Il est difficile, et finalement assez peu probant, de comparer un court «sainete» et une comédie en trois ou même en deux actes. Bornons-nous donc à quelques remarques: contrairement à ce que fera Moratín, Cruz tente de conserver une partie du célèbre passage de la sc. 1 de l'acte premier de Molière, dans laquelle Sganarelle riposte ironiquement aux reproches de Martine (il semble d'ailleurs avoir pris dans son sens propre l'expression: «j'ai quatre pauvres petits enfants sur les bras» et en réduit prudemment le nombre à deux...). D. Leandro regrettait, avons-nous dit, de s'être vu contraint de supprimer, avec M. Robert, personnage épisodique, la «graciosa scena 2.ª del primer acto»; Cruz, pour sa part, fait intervenir un «zapatero» dans la querelle de ménage et garde donc, en raccourci, l'essentiel de l'original. Horace n'est pas seulement évoqué, mais présent sur scène en la personne d'un «Novio» assez balourd, et Géronte, comme il se doit, est devenu «D. Esteban le hidalgo», alors qu'il sera élevé au rang «d'hacendado rico» par un Moratín fidèle à ses principes autant qu'à Molière.

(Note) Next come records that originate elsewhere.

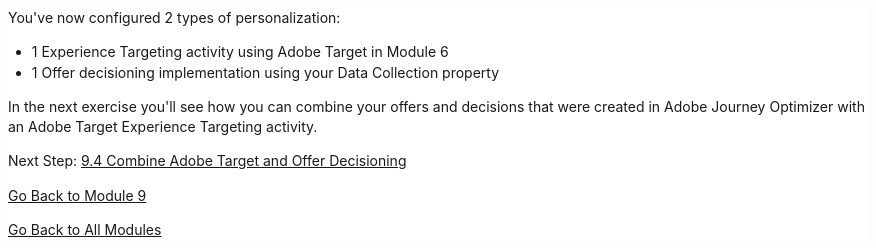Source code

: You've now configured 2 types of personalization:

  - 1 Experience Targeting activity using Adobe Target in Module 6
  - 1 Offer decisioning implementation using your Data Collection property

In the next exercise you'll see how you can combine your offers and decisions that were created in Adobe Journey Optimizer with an Adobe Target Experience Targeting activity.

Next Step: [9.4 Combine Adobe Target and Offer Decisioning](./ex4.md)

[Go Back to Module 9](./offer-decisioning.md)

[Go Back to All Modules](./../../overview.md)
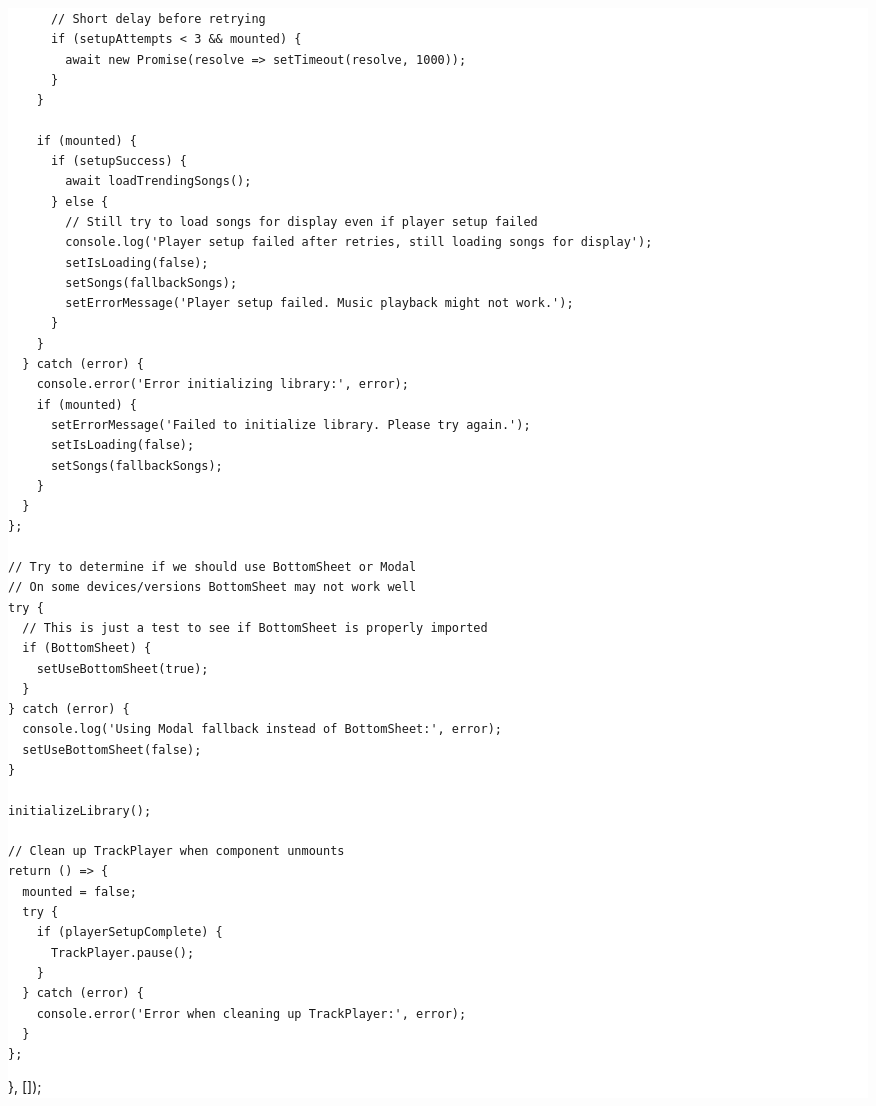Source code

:           // Short delay before retrying
          if (setupAttempts < 3 && mounted) {
            await new Promise(resolve => setTimeout(resolve, 1000));
          }
        }
        
        if (mounted) {
          if (setupSuccess) {
            await loadTrendingSongs();
          } else {
            // Still try to load songs for display even if player setup failed
            console.log('Player setup failed after retries, still loading songs for display');
            setIsLoading(false);
            setSongs(fallbackSongs);
            setErrorMessage('Player setup failed. Music playback might not work.');
          }
        }
      } catch (error) {
        console.error('Error initializing library:', error);
        if (mounted) {
          setErrorMessage('Failed to initialize library. Please try again.');
          setIsLoading(false);
          setSongs(fallbackSongs);
        }
      }
    };
    
    // Try to determine if we should use BottomSheet or Modal
    // On some devices/versions BottomSheet may not work well
    try {
      // This is just a test to see if BottomSheet is properly imported
      if (BottomSheet) {
        setUseBottomSheet(true);
      }
    } catch (error) {
      console.log('Using Modal fallback instead of BottomSheet:', error);
      setUseBottomSheet(false);
    }
    
    initializeLibrary();
    
    // Clean up TrackPlayer when component unmounts
    return () => {
      mounted = false;
      try {
        if (playerSetupComplete) {
          TrackPlayer.pause();
        }
      } catch (error) {
        console.error('Error when cleaning up TrackPlayer:', error);
      }
    };
  }, []);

Quelques jolies trouvailles: le «chapitre des chapeaux» d'Hippocrate devient le «quarto / tratado de sanguijuelas» de Galien; Blas étant, selon l'usage, guitariste distingué, on chante et on danse comme dans bien des «sainetes», et sa thérapeutique consiste non plus en du pain trempé dans du vin, mais en des «seguidillas» endiablées. Incapable de faire prononcer le «» à sa future qui émet finalement un «sssó», le «Novio», découragé, s'écrie: «Canela; / que la llaman acia le Pardo / y ella responde en Illescas». D'autre part, l'amant est déjà «cirujano», ce qui lui évite de se travestir, et la muette, sous prétexte de lui tendre, semble-t-il, le pouls, lui donne sa main, scellant ainsi un engagement au mariage envers et contre tous. Enfin Cruz, particulièrement en verve, nous offre d'emblée une longue série d'hendécasyllabes «pareados» à la française -dont Moratín ne pouvait supporter la symétrie dans le Sancho García de Cadalso- avant de reprendre son souffle par un sage retour au «romance», plus approprié au genre mineur. Quoi qu'il en soit, le «sainete» est bien enlevé, pourvu d'une intrigue, ce qui était loin d'être le cas de tous ses pareils, et d'une intrigue qui, bien qu'inspirée de Molière, ne se réduit pas, tout compte fait, à un calque servile de celle de l'original. Sans doute cela explique-t-il en partie pourquoi Cruz fait observer au spectateur, avant la «tonadilla» finale, que son «Idea... distintos rumbos estrena».